TrepaNation
- SYRIA, FRANCE, GERMANY / 2025 / Arabic, German, French, Dari, Filipino, Czech / Color / DCP / 222 min
Director, Script, Photography, Editing, Sound, Narration: Ammar al-Beik
Song: “Naturträne” by Nina Hagen
Honorary Presence – in the role of Producer: Gilles Sandoz (GS)
Production Company: Shams Films at Grammar Factory, GS
Source: Ammar al-Beik
The filmmaker, who fled Syria’s civil war for Germany, traces his memories of the refugee camp where he lived until being granted asylum. In an industrial area far from Berlin stood a bleak residential block, where the filmmaker lived for about a year starting in 2014. It has since been demolished and no longer exists. His days with compatriots—once undeniably present—now live on only in the camera’s record. The aperture of the camera lens that linked the self with the other leads the filmmaker along a path of memory, capturing with overwhelming passion his love for his hometown and his lost family, his yearning for his camp brethren and the people he met. A cinematic resistance to catastrophe, striving to continue the thread of life. (KH)

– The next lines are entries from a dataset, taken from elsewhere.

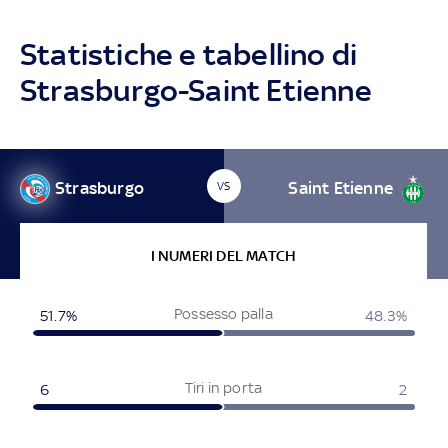
Statistiche e tabellino di
Strasburgo-Saint Etienne
Strasburgo
Saint Etienne
VS
I NUMERI DEL MATCH
Possesso palla
51.7%
48.3%
Tiri in porta
6
2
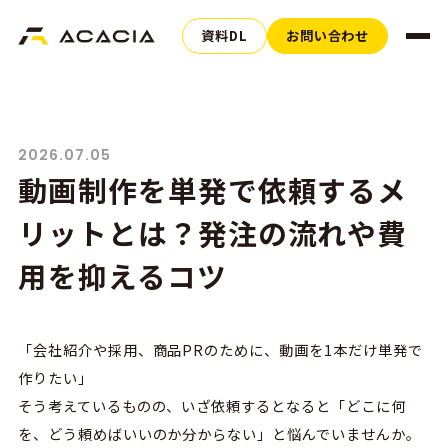
資料DL
お問い合わせ
2026.07.05
動画制作を単発で依頼するメ
リットとは？発注の流れや費
用を抑えるコツ
「会社紹介や採用、商品PRのために、動画を1本だけ単発で
作りたい」
そう考えているものの、いざ依頼するとなると「どこに何
を、どう頼めばいいのか分からない」と悩んでいませんか。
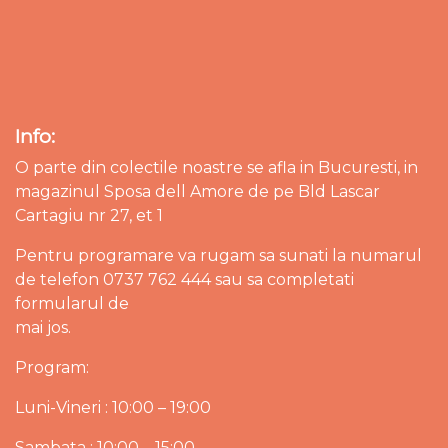
Info:
O parte din colectile noastre se afla in Bucuresti, in
magazinul Sposa dell Amore de pe Bld Lascar
Cartagiu nr 27, et 1
Pentru programare va rugam sa sunati la numarul
de telefon 0737 762 444 sau sa completati
formularul de
mai jos.
Program:
Luni-Vineri : 10:00 – 19:00
Sambata : 10:00 – 15:00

[Director’s Statement] In Berlin, I found myself armed with a symbolic triangle of salvation—born from shared traumas in a refugee camp on the city’s outskirts. This triangle, forged in exile, connected not only Syrians but people from many lands. It was drawn amidst pain, held together by three guiding figures: Jean-Luc Godard, Alexander Kluge, and Diego Maradona—artists who embodied resistance, intellect, and emotion.
Godard received from me a string of Damascene prayer beads and returned a rare, childlike smile. Maradona, in an unexpected encounter, exchanged signed books and kisses with me—his warmth transformed shame into strength. Kluge, with his philosophical clarity, gave me German-made tools to make sense of it all. Their spirits are deeply woven into my film.
The film was born among scraps—quite literally—in a camp kitchen behind piles of discarded food. Its visual and narrative structure mirrors this triangular salvation. In its final stages, it offered me an unexpected gift: the moment I grasped a shrapnel fragment from the face of my comrade Abu Ali—a relic of war turned into a symbol of wisdom. That fragment appears on screen for twenty-two seconds; its meaning will stay with me for life.
Cinema and football share the same grammar of solitude, resistance, and fair play. Through this film, I return not only to the memory of a camp but to the roots of my own gaze—political, poetic, and deeply personal.
This is not a film about exile—it is a film drawn by exile.
Ammar al-BeikPioneer of independent Syrian cinema and conceptual art who began his filmmaking career when he directed Light Harvest (1995). He was the first Syrian filmmaker to screen twice at the Venice Film Festival—I Am the One Who Brings Flowers to Her Grave (2006, YIDFF 2007) and The Sun’s Incubator (2011), the latter winning the Jury Award at the Busan International Film Festival and marking the first film award of the Syrian revolution. Other films include Samia (2008, YIDFF 2009). His films have shown at the Berlin International Film Festival, the Locarno Film Festival, and others. He has also exhibited widely, including a 2019 retrospective at Haus am Waldsee in Berlin. His work is held in major museum collections.